Yeah, there's horror in the world. A lot of it. There are people who try to make others suffer. It's the way this planet is. Sometimes it's the way some of us make it, and sometimes bad things just happen for no apparent reason. But part of being human is reaching out and sharing the burden. Which people do, too.

Last night my son came into my room at midnight to tell me that his hair was crunchy from the gel in it and he couldn't sleep, so he was going to take a shower, ok? And, by the way, his friend's brother who just died? It was suicide.

I don't think my kid woke me up because his hair was crunchy. He didn't want to talk much, just let me know about that suicide. Somehow it made it a little easier for him to sleep, that he didn't have to be alone knowing really horrible things happen in the world.

When I thought about it this morning, I cried again. And thought of Alyosha's hero, Father Zosima in Brothers Karamazov, telling about his brother apologizing to the birds for the condition of the world, because he knew if he were just a little bit kinder, better, more generous, things would be better for that bird outside the window, and for every other creature and person on the planet. And then Alyosha going out and trying to live that way, as if he owed the birds.
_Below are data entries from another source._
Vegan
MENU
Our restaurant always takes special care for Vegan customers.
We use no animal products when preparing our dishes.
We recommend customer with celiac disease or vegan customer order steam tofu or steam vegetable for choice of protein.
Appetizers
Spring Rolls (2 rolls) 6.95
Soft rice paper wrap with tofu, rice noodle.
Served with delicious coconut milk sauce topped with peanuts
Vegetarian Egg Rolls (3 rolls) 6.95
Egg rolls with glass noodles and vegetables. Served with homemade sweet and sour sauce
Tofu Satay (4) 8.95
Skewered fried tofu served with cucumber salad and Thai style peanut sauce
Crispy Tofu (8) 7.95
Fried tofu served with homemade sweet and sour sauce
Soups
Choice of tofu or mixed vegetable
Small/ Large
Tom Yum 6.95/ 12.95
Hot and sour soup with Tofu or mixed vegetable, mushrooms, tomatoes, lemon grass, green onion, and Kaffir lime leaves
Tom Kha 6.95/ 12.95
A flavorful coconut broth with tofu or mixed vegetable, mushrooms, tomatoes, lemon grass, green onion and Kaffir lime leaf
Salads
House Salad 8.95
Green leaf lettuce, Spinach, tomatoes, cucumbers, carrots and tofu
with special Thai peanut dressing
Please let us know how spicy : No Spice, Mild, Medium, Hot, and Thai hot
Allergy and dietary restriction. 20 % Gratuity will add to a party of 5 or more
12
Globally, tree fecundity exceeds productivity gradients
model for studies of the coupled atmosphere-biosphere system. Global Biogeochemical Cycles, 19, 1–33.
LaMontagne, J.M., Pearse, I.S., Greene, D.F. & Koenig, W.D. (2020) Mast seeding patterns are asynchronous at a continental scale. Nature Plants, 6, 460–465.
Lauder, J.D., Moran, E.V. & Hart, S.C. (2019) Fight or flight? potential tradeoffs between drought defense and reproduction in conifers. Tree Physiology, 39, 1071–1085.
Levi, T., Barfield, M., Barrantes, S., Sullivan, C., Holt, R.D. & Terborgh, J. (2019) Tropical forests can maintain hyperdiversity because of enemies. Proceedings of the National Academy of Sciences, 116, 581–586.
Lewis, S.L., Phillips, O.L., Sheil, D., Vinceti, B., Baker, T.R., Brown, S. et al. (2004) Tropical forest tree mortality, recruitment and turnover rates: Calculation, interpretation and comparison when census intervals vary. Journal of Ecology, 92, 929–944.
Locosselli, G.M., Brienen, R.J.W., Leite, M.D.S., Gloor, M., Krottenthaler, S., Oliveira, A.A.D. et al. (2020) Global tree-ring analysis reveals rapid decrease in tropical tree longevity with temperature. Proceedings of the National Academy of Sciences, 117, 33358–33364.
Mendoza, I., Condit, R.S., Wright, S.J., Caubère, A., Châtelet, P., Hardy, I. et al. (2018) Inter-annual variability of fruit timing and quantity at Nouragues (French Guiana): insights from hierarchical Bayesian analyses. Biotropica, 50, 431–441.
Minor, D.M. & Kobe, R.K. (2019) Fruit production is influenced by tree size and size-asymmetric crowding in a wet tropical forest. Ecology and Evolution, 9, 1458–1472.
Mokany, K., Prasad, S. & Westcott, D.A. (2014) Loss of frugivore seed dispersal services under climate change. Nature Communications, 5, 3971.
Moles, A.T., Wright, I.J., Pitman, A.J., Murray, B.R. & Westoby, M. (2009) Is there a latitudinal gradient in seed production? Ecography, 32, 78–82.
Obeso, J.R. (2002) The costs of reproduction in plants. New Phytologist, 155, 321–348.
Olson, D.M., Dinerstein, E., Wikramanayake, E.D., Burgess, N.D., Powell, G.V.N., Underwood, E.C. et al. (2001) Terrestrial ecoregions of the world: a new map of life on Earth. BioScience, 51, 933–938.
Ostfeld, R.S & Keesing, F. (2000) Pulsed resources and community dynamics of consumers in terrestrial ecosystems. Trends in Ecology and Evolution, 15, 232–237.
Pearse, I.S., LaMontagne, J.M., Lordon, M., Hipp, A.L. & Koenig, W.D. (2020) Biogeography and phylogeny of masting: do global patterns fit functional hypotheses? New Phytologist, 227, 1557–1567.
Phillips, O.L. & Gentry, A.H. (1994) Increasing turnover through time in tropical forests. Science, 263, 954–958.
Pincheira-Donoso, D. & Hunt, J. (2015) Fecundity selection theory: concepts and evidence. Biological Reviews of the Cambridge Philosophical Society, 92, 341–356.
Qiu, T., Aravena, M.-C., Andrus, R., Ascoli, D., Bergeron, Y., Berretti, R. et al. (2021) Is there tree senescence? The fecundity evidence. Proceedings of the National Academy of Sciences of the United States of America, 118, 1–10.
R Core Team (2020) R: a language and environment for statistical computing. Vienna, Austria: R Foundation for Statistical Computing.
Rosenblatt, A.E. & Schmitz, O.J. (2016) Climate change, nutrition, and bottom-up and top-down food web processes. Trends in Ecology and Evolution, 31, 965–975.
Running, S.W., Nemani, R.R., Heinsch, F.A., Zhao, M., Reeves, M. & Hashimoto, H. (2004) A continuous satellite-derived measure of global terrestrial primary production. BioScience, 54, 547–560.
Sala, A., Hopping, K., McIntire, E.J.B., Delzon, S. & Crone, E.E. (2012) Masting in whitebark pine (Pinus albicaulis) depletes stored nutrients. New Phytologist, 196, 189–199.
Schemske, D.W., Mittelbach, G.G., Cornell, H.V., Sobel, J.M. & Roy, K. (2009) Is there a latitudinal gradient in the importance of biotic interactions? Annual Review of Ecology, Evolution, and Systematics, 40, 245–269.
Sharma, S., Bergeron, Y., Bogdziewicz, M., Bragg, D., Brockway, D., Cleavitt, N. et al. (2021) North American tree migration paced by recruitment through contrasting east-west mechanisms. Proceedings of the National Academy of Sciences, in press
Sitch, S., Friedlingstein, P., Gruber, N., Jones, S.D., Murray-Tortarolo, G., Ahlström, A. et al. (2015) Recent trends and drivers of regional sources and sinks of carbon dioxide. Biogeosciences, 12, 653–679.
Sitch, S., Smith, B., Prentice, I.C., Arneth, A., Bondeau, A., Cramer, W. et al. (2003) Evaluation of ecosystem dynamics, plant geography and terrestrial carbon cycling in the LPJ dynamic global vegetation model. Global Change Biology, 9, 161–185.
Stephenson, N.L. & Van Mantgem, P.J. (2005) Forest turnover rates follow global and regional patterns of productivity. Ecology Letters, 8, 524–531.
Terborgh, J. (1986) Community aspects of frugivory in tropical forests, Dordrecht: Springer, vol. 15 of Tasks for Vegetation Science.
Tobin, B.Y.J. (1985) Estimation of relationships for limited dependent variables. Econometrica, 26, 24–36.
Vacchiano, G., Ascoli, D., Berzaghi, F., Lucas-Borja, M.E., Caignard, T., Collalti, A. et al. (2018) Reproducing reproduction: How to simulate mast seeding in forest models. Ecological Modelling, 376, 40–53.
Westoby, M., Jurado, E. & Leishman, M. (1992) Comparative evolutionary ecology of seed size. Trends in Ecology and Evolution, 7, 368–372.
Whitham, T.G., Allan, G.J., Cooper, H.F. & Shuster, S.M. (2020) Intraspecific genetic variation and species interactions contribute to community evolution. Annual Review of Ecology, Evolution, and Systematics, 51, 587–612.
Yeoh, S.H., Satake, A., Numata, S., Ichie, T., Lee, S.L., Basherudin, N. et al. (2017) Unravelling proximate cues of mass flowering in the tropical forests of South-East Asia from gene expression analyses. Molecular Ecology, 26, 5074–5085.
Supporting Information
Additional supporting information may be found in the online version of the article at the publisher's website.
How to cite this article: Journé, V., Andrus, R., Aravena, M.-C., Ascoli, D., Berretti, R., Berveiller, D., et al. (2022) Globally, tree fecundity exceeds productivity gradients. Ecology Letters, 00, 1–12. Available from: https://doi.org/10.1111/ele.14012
Nobody steals Fred Roger's car
And I thought about that story I heard of the guy who stole Mr. Roger's car, and when he found out, gave it back. Because you just don't steal Mr. Roger's car--the man who sang, "you are my friend, you are special to me"? Because every kid who grew up watching Mr. Rogers secretly knew he loved us, even though we'd never met. We all need to feel that from someone.

What if we were all Fred Rogers and Alyosha Karamazov? Would people still bomb marathons?

Maybe. I wonder.


But we can at least keep on running a few extra miles past 26.2 to donate blood. And we can keep on talking, sharing the burden of all the suffering through the stories we tell. The stories that make us feel, yeah, people are good. They really are.

I don't think the terrorists won in Boston. Humanity did. Because the stories are bigger than the bombs. Maybe we'll even get to the point where we can apologize to the birds.


Comments

  1. This made me tear up. Thanks for your beautiful thoughts about all these hard things.